Prince Andrey P. Gagarin served as the chairman of the Nobility assembly of St. Petersburg and was a long-time CILANE delegate.

==Marriages and Issue==

Andrey Petrovich Gagarin had married three times. His first marriage was to Tatiana Andreevna Shmit, no issue. His second marriage was to Tatiana Valentinovna Jakovleva and had issue:

- Princess Maria Andreevna Gagarina.

His final marriage was to Tatiana Ivanovna Nukhina and had issue:

- Prince Dmitri Andreevich Gagarin (born 1973). Legitimated by parents marriage.
- Princess Julia Andreevna Gagarina. Legitimitated by parents marriage. Julia Gagarina is married to Jan Alexander von Heiroth.
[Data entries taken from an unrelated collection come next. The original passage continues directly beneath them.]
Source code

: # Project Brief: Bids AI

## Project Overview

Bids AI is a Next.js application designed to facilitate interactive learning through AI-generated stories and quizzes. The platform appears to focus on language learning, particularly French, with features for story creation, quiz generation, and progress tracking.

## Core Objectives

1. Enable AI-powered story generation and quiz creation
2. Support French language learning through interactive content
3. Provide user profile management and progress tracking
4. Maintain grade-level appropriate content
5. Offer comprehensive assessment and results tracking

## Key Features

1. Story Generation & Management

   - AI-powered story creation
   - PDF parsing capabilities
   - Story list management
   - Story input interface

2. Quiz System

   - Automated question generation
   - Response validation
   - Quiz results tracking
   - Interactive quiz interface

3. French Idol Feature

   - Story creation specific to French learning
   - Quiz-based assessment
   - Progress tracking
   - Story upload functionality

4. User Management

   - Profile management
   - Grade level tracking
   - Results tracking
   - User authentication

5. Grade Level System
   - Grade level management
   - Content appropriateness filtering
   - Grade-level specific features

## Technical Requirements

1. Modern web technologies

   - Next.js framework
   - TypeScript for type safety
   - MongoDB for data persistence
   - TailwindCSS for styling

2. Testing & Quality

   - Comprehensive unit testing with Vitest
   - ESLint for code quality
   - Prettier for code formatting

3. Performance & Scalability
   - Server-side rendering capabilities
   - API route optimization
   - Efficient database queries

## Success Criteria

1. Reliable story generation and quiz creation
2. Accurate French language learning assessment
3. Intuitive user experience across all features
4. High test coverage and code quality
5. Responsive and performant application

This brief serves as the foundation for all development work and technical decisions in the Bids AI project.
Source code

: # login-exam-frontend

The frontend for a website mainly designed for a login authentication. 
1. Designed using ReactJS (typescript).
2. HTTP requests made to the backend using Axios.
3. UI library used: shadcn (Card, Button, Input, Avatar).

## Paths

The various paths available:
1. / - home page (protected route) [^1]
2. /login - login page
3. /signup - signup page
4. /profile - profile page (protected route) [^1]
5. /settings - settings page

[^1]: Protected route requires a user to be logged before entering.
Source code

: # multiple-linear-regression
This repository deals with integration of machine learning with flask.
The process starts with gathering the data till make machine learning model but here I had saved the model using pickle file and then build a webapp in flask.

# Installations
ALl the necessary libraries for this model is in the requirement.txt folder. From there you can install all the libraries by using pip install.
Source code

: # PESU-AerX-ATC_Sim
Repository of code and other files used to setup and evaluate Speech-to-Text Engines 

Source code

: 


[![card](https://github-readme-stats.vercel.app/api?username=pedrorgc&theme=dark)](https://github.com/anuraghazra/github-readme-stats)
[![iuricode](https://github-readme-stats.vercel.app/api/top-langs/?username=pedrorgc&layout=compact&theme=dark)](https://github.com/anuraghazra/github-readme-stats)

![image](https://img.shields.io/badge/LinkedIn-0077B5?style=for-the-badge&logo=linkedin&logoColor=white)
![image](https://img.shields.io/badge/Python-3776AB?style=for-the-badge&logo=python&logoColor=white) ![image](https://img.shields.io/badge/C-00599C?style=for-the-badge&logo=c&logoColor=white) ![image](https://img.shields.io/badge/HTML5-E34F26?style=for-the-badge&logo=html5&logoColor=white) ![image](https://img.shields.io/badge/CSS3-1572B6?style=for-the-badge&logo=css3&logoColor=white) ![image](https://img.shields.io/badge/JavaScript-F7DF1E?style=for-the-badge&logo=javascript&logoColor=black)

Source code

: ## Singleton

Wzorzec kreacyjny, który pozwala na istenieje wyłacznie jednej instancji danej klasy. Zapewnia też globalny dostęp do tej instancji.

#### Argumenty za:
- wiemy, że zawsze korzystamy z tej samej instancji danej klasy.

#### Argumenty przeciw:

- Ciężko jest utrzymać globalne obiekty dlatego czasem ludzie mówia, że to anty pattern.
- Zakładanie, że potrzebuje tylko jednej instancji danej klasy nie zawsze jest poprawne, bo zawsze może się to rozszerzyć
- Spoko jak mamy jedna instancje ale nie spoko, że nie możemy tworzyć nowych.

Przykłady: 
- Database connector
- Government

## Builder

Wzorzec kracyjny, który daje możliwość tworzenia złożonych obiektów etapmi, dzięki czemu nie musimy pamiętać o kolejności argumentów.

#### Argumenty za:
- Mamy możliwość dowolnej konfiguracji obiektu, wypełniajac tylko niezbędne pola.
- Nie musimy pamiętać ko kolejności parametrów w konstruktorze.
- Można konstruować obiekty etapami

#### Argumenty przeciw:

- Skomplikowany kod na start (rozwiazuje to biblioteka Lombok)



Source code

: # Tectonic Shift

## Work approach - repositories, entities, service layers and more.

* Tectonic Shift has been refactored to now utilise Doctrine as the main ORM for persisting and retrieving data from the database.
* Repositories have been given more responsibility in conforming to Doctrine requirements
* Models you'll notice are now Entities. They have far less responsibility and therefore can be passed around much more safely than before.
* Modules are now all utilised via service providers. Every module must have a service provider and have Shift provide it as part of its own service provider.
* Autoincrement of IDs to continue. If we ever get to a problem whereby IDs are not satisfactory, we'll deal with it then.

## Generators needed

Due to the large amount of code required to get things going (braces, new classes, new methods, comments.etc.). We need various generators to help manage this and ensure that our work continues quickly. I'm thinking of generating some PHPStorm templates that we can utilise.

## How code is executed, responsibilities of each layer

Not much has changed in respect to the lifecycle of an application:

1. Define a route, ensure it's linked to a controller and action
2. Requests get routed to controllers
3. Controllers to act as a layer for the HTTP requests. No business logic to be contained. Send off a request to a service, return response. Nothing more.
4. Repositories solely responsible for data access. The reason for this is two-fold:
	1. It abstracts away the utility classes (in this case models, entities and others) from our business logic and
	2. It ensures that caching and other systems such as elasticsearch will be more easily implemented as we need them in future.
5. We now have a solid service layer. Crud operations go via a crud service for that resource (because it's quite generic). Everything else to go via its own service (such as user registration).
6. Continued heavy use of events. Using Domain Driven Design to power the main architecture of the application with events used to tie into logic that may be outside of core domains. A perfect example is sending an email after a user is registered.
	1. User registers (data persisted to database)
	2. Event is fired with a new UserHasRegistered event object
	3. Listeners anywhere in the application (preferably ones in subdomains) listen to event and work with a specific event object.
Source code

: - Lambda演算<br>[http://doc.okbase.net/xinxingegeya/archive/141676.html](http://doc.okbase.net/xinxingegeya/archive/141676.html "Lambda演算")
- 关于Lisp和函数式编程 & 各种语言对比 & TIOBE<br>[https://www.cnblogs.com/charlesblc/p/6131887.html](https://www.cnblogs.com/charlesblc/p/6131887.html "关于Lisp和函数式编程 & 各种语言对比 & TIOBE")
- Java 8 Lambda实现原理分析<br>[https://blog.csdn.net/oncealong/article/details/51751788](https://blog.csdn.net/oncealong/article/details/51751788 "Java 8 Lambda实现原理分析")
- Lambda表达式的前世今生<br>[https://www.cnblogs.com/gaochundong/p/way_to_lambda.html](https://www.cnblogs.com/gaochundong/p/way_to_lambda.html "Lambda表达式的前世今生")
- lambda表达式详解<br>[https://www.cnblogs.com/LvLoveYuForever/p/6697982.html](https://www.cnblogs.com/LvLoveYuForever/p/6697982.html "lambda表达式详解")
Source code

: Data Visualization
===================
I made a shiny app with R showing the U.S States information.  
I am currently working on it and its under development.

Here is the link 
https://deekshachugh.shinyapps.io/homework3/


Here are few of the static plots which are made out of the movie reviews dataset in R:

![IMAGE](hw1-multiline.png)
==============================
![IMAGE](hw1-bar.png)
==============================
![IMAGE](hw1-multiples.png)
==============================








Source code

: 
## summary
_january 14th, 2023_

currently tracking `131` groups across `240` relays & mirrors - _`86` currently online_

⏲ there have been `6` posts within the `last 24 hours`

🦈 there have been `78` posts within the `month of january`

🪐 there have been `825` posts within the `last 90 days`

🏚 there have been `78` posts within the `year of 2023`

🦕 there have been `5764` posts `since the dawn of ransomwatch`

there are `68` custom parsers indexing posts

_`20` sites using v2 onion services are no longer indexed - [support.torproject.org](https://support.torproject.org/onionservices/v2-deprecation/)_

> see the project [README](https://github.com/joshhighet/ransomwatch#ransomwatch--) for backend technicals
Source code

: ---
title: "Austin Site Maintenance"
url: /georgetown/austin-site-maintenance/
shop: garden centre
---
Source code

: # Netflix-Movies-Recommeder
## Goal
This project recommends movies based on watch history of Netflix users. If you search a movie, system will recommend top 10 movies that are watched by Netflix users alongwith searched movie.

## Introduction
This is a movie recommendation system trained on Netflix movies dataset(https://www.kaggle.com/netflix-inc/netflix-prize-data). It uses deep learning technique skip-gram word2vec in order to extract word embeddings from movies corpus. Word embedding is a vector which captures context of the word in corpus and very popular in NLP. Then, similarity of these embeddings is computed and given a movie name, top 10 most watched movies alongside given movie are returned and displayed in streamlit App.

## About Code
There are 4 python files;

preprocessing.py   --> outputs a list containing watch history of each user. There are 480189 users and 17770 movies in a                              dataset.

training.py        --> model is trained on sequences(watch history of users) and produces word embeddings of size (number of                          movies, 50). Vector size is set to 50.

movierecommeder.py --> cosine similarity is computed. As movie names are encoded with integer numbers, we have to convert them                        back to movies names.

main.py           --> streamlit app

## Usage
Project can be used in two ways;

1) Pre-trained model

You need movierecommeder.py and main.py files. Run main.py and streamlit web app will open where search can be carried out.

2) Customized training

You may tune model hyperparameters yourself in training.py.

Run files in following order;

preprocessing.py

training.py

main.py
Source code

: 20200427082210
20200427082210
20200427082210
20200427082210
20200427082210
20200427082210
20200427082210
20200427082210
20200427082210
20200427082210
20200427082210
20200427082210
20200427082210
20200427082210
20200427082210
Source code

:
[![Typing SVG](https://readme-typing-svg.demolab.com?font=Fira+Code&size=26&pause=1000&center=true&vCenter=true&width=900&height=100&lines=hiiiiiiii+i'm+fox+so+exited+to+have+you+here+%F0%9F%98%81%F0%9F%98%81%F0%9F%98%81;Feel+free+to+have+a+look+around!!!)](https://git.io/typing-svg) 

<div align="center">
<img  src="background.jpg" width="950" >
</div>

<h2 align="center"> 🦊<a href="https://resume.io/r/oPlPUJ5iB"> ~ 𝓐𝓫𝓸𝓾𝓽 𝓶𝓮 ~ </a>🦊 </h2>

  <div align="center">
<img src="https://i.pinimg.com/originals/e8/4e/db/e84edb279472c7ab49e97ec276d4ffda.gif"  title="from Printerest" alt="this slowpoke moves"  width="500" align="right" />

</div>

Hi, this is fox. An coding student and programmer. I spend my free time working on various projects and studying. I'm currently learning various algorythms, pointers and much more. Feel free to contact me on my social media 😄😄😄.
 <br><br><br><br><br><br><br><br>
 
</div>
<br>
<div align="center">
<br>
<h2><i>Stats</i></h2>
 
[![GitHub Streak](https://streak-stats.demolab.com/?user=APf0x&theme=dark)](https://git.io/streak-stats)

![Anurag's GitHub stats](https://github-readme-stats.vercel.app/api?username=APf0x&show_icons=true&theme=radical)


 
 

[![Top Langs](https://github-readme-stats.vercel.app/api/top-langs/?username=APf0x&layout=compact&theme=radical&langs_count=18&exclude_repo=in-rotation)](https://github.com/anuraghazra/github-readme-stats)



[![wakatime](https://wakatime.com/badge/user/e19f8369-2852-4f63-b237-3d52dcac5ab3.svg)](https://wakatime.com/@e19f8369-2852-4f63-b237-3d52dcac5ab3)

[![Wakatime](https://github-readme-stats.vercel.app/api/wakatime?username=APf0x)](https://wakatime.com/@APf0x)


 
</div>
==Title and dynastic branch==

The title Knyaz (князь) is a Slavic title found in most Slavic languages, denoting a royal or a noble rank. It is usually translated into English as either Prince or less commonly as Duke. In Russia the title was originally a hereditary title for the patrilineal descendants of Rurik. The princes Gagarin are a cadet line of the House of Rurik, descending from the Monomakh branch of the Rurikids.